---------- Testo di partenza

Capelli fai da te? No grazie!

E’ la disinformazione la vera “malattia” dei capelli degli italiani: questo il quadro che è emerso da un sondaggio svolto in questi giorni da SWG e promosso dal GITRI su un campione di ottocento italiani di entrambi i sessi (quasi la metà dei quali con problemi di caduta dei capelli) e i cui risultati sono stati diffusi lo scorso 7 aprile presso il Circolo della Stampa a Milano.

Ogni anno quasi il 70% degli italiani spende circa 300 euro l’anno per la cura dei propri capelli, e una persona su dieci arriva persino a spenderne tra i 600 e 1200.
Molto spesso però i risultati non si vedono e sono ancora troppo pochi gli italiani (appena il 34%) che si rivolgono ad uno specialista, e che identificano il dermatologo tricologo come specialista per la cura dei capelli.

--------------------
---------- Dati forniti

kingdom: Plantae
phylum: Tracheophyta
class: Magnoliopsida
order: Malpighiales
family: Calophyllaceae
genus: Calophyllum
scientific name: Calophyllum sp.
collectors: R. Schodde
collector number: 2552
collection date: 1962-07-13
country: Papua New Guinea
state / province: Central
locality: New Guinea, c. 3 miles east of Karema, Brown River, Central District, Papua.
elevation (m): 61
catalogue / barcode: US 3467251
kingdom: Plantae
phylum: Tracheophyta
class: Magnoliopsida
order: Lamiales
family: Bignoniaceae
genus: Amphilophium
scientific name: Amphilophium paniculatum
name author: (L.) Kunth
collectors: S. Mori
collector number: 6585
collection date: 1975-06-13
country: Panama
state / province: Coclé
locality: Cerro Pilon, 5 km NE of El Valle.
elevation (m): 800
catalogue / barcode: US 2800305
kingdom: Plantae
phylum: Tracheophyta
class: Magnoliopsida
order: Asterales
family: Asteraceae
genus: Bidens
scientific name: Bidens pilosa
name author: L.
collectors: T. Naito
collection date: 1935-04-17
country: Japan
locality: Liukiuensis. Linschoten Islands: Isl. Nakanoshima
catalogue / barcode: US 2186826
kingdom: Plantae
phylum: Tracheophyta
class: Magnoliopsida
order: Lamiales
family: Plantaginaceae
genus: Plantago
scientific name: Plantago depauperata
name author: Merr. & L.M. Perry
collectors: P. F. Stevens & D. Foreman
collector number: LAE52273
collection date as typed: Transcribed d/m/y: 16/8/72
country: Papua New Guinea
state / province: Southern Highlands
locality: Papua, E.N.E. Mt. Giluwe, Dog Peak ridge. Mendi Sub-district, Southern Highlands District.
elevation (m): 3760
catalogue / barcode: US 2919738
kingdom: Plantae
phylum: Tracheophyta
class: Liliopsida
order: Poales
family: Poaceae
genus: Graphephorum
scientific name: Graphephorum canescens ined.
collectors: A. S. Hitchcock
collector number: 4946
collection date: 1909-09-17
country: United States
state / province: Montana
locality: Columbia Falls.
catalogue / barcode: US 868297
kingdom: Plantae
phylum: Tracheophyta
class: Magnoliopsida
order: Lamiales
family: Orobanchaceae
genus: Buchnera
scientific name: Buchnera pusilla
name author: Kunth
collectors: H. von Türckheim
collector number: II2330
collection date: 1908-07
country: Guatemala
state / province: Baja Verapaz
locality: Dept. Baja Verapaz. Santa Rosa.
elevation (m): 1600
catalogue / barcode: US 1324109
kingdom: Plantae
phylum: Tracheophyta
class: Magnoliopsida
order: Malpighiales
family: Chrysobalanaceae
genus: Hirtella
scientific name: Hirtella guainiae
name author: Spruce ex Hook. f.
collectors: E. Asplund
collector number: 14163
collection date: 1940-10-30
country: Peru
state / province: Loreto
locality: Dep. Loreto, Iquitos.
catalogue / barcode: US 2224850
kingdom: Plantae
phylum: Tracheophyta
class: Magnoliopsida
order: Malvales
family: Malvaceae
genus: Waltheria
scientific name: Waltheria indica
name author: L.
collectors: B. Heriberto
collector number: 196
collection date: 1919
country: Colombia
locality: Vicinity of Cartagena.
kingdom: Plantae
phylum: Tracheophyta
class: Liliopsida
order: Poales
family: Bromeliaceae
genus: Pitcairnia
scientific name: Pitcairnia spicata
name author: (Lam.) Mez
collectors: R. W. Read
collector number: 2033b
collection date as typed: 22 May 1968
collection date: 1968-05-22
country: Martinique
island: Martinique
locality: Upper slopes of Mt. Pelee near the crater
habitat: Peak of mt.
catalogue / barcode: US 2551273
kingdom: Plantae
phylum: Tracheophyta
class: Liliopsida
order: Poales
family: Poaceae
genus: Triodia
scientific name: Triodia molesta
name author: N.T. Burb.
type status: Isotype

--------------------

* Dettagli del compito *
Riproduci senza modifiche il passo del testo sul sondaggio sui capelli da "Ogni anno quasi" a "cura dei capelli.". L'elenco non serve per svolgere il lavoro.

* Risposta al compito *
Ogni anno quasi il 70% degli italiani spende circa 300 euro l’anno per la cura dei propri capelli, e una persona su dieci arriva persino a spenderne tra i 600 e 1200.
Molto spesso però i risultati non si vedono e sono ancora troppo pochi gli italiani (appena il 34%) che si rivolgono ad uno specialista, e che identificano il dermatologo tricologo come specialista per la cura dei capelli.